円形校舎は1950年代に全国で約100棟程度建設された学校の校舎です。中心部に階段と廊下があって、扇型に仕切られた各教室は、円の中心側に黒板、背面の外周部分から採光を取り入れるように考えられたそうです。動線(階段、廊下など)を短く建築面積も抑えられることからコストをかけずに建設できる利点もあったようです。

扇型の教室は、教師が教室全体を見渡せたり、通風、採光に優れていると考えられていたようです(定かではありませんが)が、ベビーブームによる生徒の爆発的な増加による建物の可変性(増築など)に不向きだったことなどから、1960年代後半からは新築されることはなかったようです。建物の老朽化や少子化などから、解体されることが多い建物ですが、旧明倫小学校円形校舎(鳥取県倉吉市)は現存する日本最古の円形校舎だそうです・・・。

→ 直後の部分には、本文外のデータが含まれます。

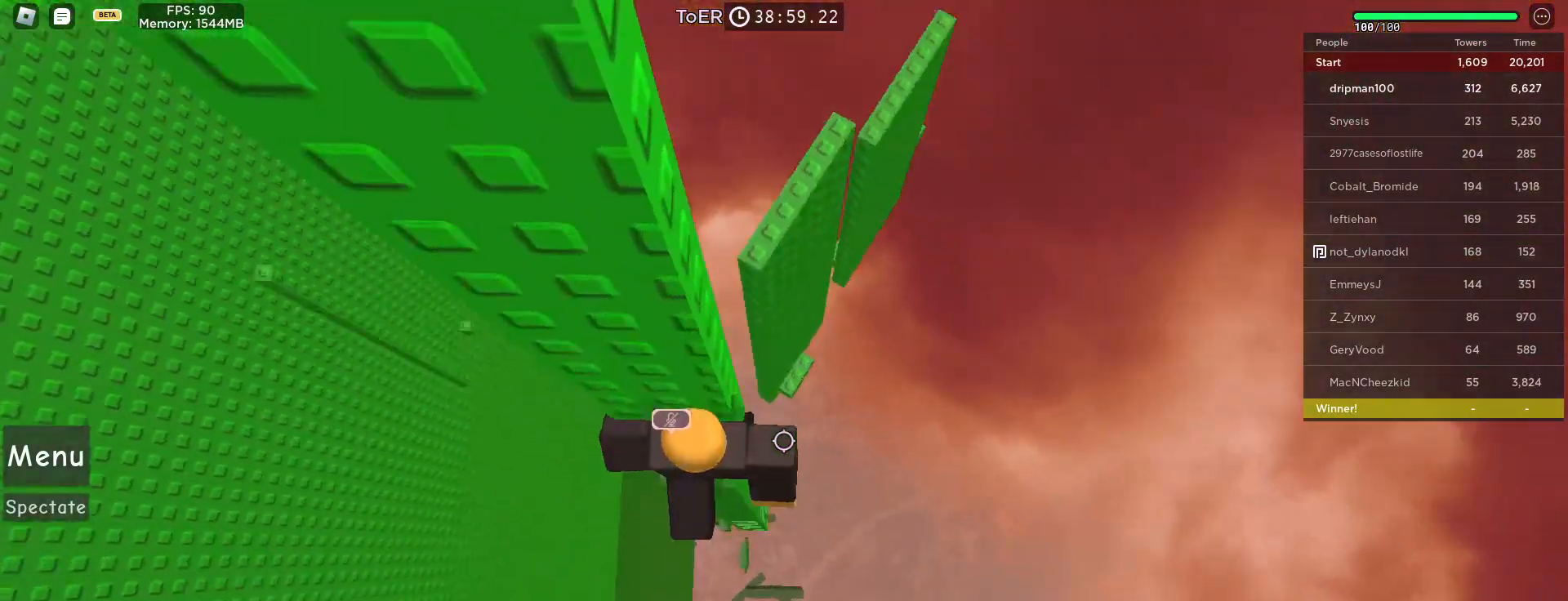
{"keys": [], "mouse": ["right"], "events": [[50, "a", "up"], [83, "w", "up"], [367, "shift", "down"], [467, "shift", "up"]]}
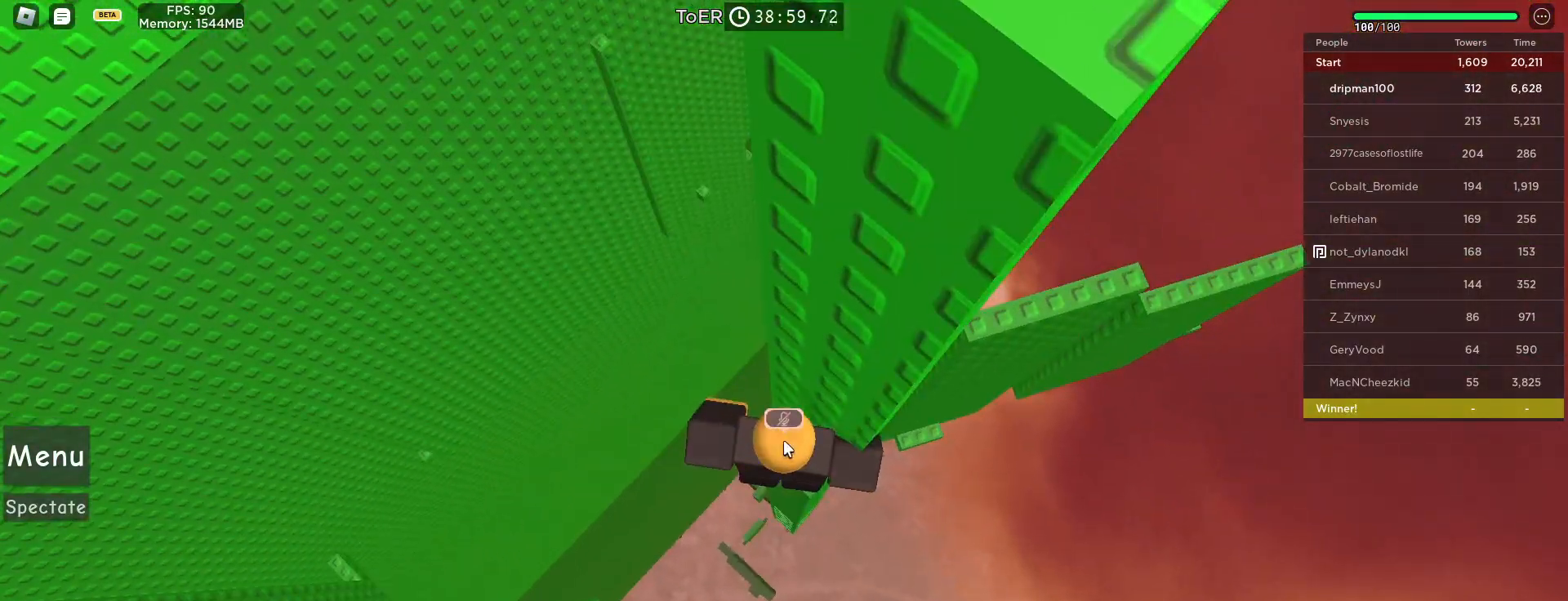
{"keys": [], "mouse": ["right"], "events": [[83, "mouse_right", "up"], [283, "mouse_right", "down"], [317, "shift", "down"], [383, "shift", "up"]]}
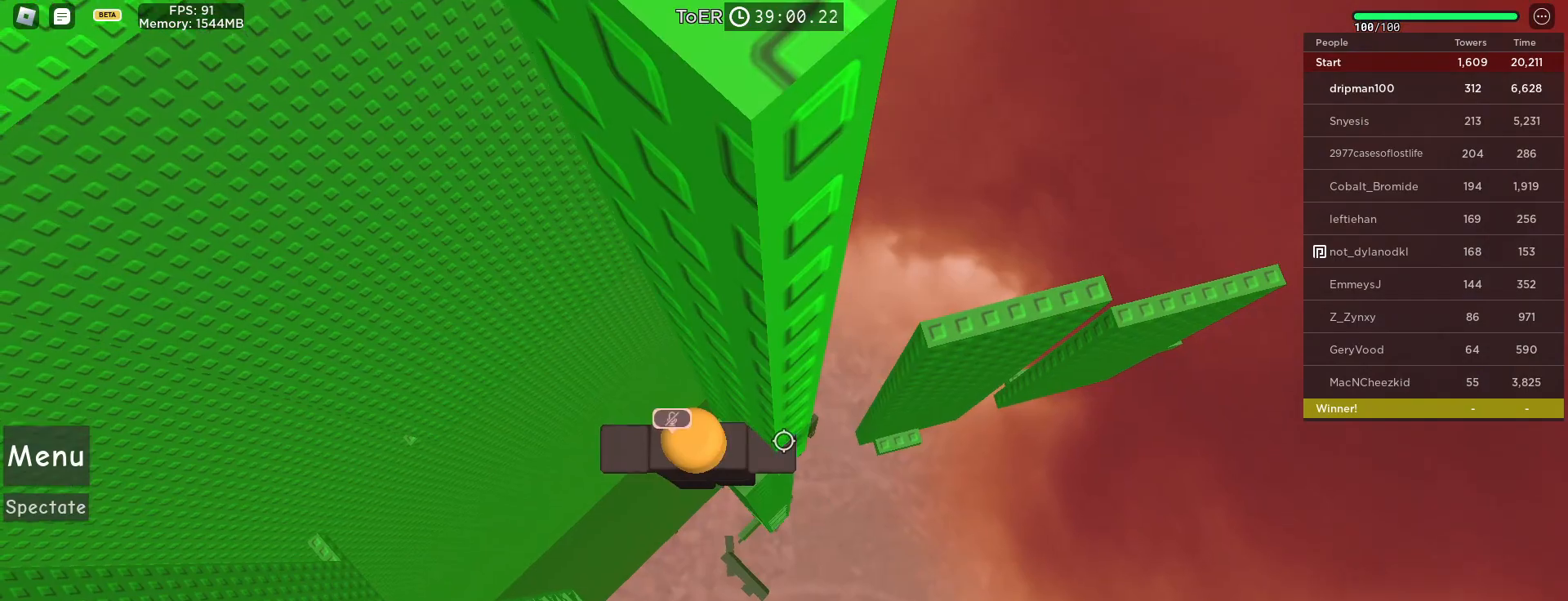
{"keys": ["space"], "mouse": ["right"], "events": [[133, "w", "down"], [167, "w", "up"], [283, "shift", "down"], [367, "shift", "up"], [417, "space", "down"]]}
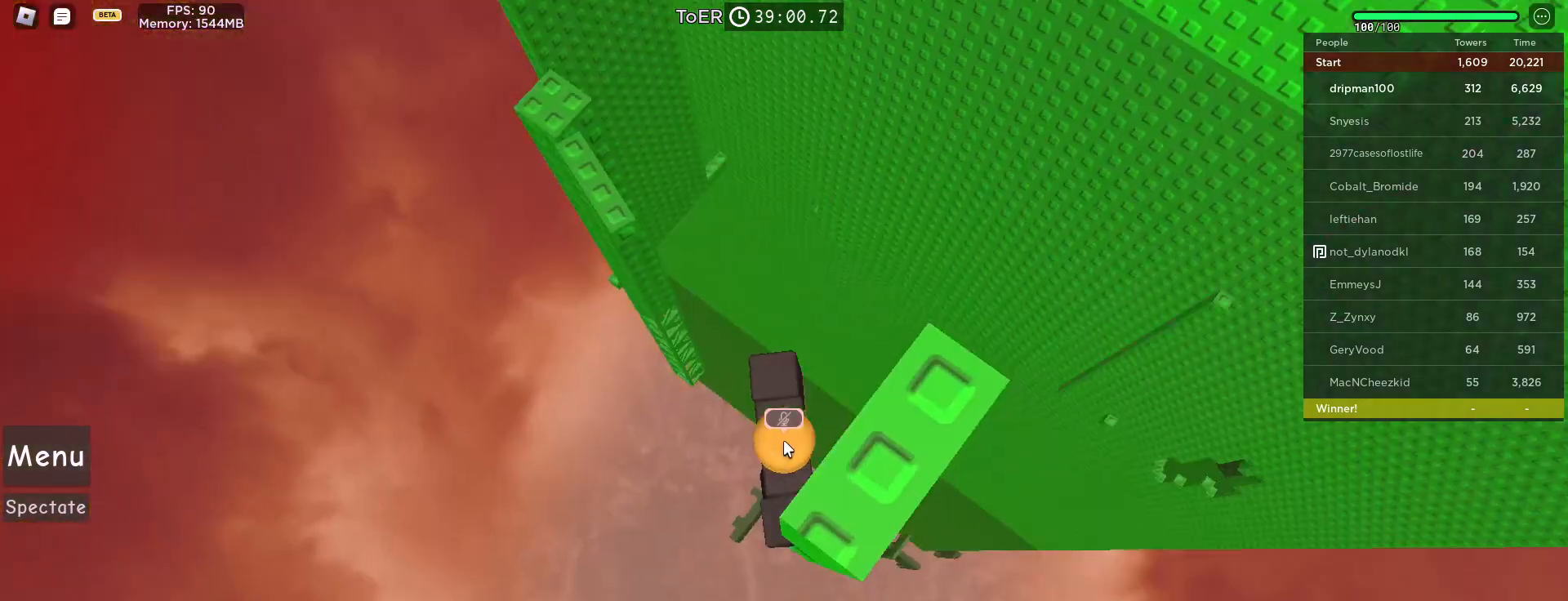
{"keys": ["w"], "mouse": ["right"], "events": [[83, "space", "up"], [500, "w", "down"]]}
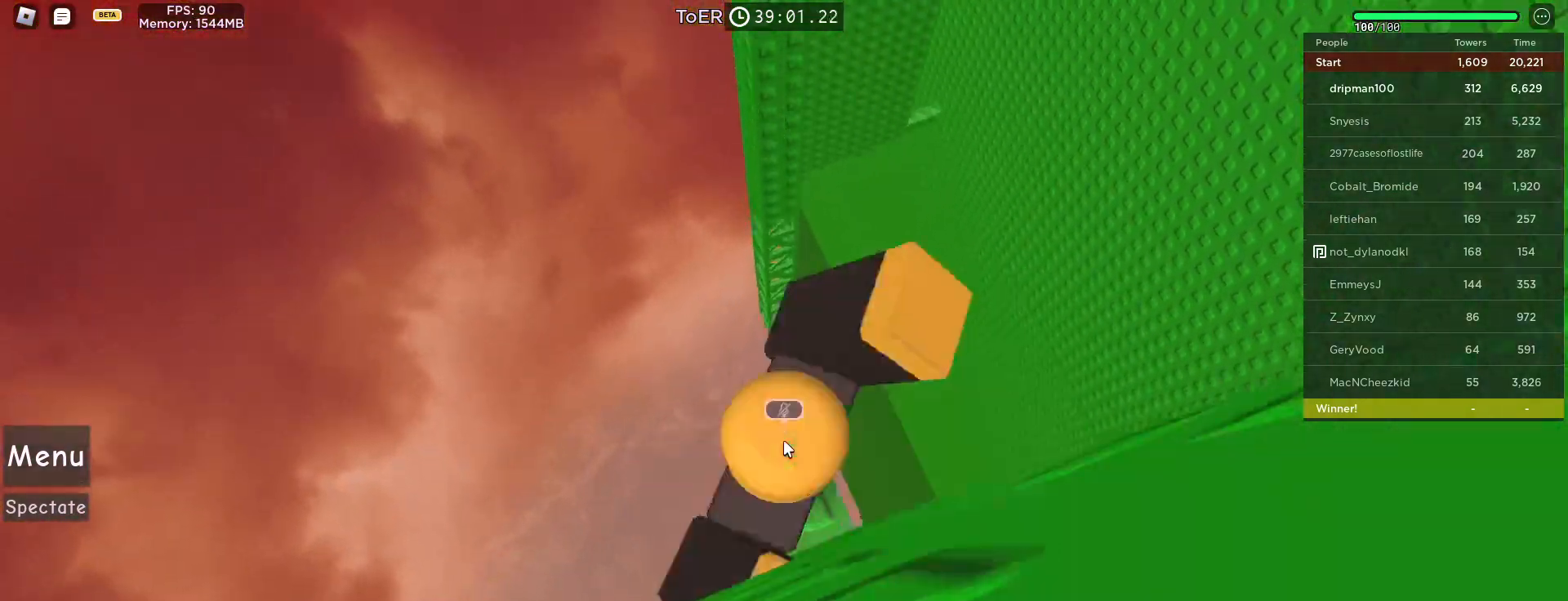
{"keys": ["w"], "mouse": ["right"], "events": [[100, "space", "down"], [317, "space", "up"]]}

エントランス部分を新しく増築した以外は、当時の円形校舎の建物をそのままうまく活用したような施設計画になっています。

当時の円形校舎 小学校の教室の様子

当時、小学校の教室として使われていた部屋も残されていました。黒板や机、椅子なども残されていて、窓からの光の雰囲気や黒板の見え方など教室の様子がよくわかりました。特に、扇状で壁一面の窓から入る光は、とても気持ちのいいものです。教室の大きさ、廊下の円形ホールなど、スケール感のちょうどいい、空間だなぁという印象です。一時期ですが、全国でこのタイプの校舎が量産された理由がよくわかります。やはり、細部まで考えられて作られた空間は、体感していて心地よい気持ちになります。

円の中心に配置された廊下と螺旋階段

螺旋階段の上部は小さな円がランダムに配置されたトップライト

明倫小学校として使用されていた当時の写真

フィギュア展示の様子

館内は撮影可能ですが、作品を「SNS等でUPする場合は、モノクロで・・・」ということで、モノクロ写真です。各種イベントも盛りだくさんで、たのしい施設です。建物は、「学校」から「フィギュアミュージアム」に変わりましたが現在もなお「学び」&「遊び」の空間であるということは、変わっていません。

戦車や動物、作品のカテゴリーによってフィギアが並んでいます。